J Neurol Surg B Skull Base 2015; 76 - A116
DOI: 10.1055/s-0035-1546582

Stereotactic Radiosurgery for Cystic Vestibular Schwannomas

Christopher D. Frisch 1, Jeffrey T. Jacob 2, Matthew L. Carlson 1, Colin L. Driscoll 1, Brian A. Neff 1, Michael J. Link 2
  • 1Department of Otolaryngology-Head and Neck Surgery, Mayo Clinic, United States
  • 2Department of Neurologic Surgery, Mayo Clinic, United States

Background/Objective: The optimum treatment for cystic vestibular schwannomas (VS) is controversial. Anecdotally, many treating physicians feel they do not respond to stereotactic radiosurgery (SRS) as well as noncystic VS. However, in the current literature there is little evidence to support or discredit this treatment bias. The primary objective of the current study is to examine treatment response of cystic VS to SRS.

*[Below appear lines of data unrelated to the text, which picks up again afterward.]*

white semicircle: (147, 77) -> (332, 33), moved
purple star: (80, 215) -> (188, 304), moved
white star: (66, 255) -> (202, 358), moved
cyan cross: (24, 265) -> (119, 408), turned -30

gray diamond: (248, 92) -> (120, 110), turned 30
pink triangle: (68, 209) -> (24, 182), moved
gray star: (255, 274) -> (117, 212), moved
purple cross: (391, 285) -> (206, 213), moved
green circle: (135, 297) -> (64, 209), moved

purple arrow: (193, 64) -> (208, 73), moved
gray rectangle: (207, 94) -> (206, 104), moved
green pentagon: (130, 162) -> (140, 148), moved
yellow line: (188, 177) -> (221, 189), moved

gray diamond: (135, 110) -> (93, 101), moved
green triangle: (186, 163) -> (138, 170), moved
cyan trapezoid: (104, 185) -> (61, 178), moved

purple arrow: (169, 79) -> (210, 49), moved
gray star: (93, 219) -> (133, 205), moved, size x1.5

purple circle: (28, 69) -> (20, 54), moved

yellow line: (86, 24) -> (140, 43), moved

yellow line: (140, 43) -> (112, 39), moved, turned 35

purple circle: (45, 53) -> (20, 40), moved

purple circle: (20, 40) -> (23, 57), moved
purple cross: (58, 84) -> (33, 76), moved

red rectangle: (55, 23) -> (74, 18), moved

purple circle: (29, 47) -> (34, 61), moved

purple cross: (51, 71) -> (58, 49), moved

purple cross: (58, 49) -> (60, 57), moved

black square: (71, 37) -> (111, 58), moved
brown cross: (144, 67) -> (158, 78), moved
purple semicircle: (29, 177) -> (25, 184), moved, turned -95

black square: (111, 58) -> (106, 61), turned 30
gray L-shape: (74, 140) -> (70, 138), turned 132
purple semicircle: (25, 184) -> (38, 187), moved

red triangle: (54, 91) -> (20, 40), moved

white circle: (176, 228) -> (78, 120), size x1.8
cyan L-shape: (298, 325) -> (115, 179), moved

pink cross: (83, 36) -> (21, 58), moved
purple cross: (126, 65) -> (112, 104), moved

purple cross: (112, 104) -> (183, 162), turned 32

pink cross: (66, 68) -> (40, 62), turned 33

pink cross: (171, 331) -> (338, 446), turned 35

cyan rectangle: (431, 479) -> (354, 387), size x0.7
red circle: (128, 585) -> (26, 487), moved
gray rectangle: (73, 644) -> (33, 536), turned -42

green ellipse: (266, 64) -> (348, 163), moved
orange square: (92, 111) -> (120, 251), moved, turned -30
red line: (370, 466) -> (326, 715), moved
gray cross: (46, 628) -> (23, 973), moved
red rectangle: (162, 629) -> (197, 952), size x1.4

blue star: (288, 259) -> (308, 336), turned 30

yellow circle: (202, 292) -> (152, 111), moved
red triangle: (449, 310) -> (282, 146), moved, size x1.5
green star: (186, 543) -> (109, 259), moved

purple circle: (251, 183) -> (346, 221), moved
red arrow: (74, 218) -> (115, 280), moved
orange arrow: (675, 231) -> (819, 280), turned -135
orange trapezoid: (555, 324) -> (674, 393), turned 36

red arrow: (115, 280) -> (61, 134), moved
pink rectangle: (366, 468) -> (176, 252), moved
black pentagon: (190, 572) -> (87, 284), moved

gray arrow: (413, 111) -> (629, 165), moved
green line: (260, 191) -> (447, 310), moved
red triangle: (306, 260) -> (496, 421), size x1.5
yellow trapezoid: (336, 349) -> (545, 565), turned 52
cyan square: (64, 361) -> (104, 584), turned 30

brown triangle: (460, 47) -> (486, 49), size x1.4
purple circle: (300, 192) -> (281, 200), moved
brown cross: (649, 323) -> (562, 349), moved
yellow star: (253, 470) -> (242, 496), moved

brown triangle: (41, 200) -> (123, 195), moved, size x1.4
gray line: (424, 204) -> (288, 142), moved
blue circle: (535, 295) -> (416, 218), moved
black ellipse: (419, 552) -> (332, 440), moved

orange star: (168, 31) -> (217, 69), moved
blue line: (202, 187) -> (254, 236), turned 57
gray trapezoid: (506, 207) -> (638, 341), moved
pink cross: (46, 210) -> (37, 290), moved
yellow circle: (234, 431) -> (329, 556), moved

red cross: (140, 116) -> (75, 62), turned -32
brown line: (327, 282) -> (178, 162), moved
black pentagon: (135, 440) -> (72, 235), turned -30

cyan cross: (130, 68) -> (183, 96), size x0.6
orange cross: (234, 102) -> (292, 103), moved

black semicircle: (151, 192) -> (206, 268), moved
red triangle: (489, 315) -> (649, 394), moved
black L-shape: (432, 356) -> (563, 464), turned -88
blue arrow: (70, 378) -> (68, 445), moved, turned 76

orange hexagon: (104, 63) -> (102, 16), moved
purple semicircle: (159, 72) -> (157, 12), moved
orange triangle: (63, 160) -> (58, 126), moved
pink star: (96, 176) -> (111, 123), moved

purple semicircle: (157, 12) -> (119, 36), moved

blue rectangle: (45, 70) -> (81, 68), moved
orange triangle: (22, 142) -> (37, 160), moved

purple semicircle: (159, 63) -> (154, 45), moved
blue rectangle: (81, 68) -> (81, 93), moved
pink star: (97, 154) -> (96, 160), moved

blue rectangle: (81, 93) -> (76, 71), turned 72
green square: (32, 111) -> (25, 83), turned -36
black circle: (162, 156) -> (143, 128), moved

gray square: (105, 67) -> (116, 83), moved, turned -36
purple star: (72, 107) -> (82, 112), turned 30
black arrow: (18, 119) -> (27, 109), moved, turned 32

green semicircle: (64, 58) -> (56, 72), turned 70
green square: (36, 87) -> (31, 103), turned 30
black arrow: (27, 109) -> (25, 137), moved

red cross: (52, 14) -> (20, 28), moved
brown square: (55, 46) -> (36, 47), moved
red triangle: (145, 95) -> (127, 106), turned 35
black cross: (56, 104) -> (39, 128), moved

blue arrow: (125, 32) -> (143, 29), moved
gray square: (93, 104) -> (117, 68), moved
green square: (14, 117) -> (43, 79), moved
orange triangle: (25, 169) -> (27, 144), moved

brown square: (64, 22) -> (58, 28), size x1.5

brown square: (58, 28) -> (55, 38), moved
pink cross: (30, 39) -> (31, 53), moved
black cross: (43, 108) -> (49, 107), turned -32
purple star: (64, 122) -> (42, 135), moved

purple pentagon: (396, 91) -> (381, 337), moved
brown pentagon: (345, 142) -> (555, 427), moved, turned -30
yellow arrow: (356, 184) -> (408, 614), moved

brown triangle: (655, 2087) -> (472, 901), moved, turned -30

Design: The study is a retrospective chart review.

Setting: This study was performed at a single tertiary academic referral center.

Participants: Patients diagnosed with cystic VS who were treated with SRS between 2007 and 2014 using the Leksell Perfexion Gamma Knife system. All patients were screened for cystic components using pretreatment T1- and T2-weighted MRI sequences.

Main Outcome Measures: The main outcomes were tumor control and treatment-associated complications.

Results: A total of 20 patients (10 females; median age 68 years; range, 20–82 years) met inclusion criteria. Overall, 17 tumors were sporadic whereas3 were associated with NF2. Three patients previously underwent microsurgical resection and received SRS for growing residual tumor. Eight patients (40%) had a serviceable pretreatment hearing. Two patients (10%) had pretreatment House-Brackmann grade 3 facial palsy after receiving prior surgery, and two patients (10%) had trigeminal neuropathy. The median tumor volume was 2,240 mm3 (range, 366–12,040 mm3); median cyst volume was 300 mm3 (range, 7–1,880 mm3); and median percent of tumor volume that was cystic was 11% (range, 1.7–38%). The median marginal dose was 13 Gy and the median maximum dose was 26 Gy.

Nine patients (45%) had audiologic follow-up at a median of 12 months (range, 7–60 months) post SRS. One patient experienced a decline in AAO-HNS hearing class, from class B to D. At a median clinical follow-up of 17 months (range, 1–60 months), three patients (27%) experienced a change in trigeminal symptoms (one improved numbness, one new numbness, and one new pain) and one patient (9%) experienced temporary facial paresis with full recovery.

Sixteen patients (80%) had radiologic follow-up at a median of 24 months (range, 7–60 months) following treatment. Overall, 3 (19%) tumors remained stable, 12 (75%) VS decreased in size, while 1 (6%) grew by 2.5 mm at last follow-up. No patient has required additional treatment to date.

Conclusion: Our data demonstrate that early treatment associated morbidity is low and tumor control is on par with noncystic VS series. Longer follow-up is required to study the durability of tumor control. In addition, studies including VS with larger cystic components are needed.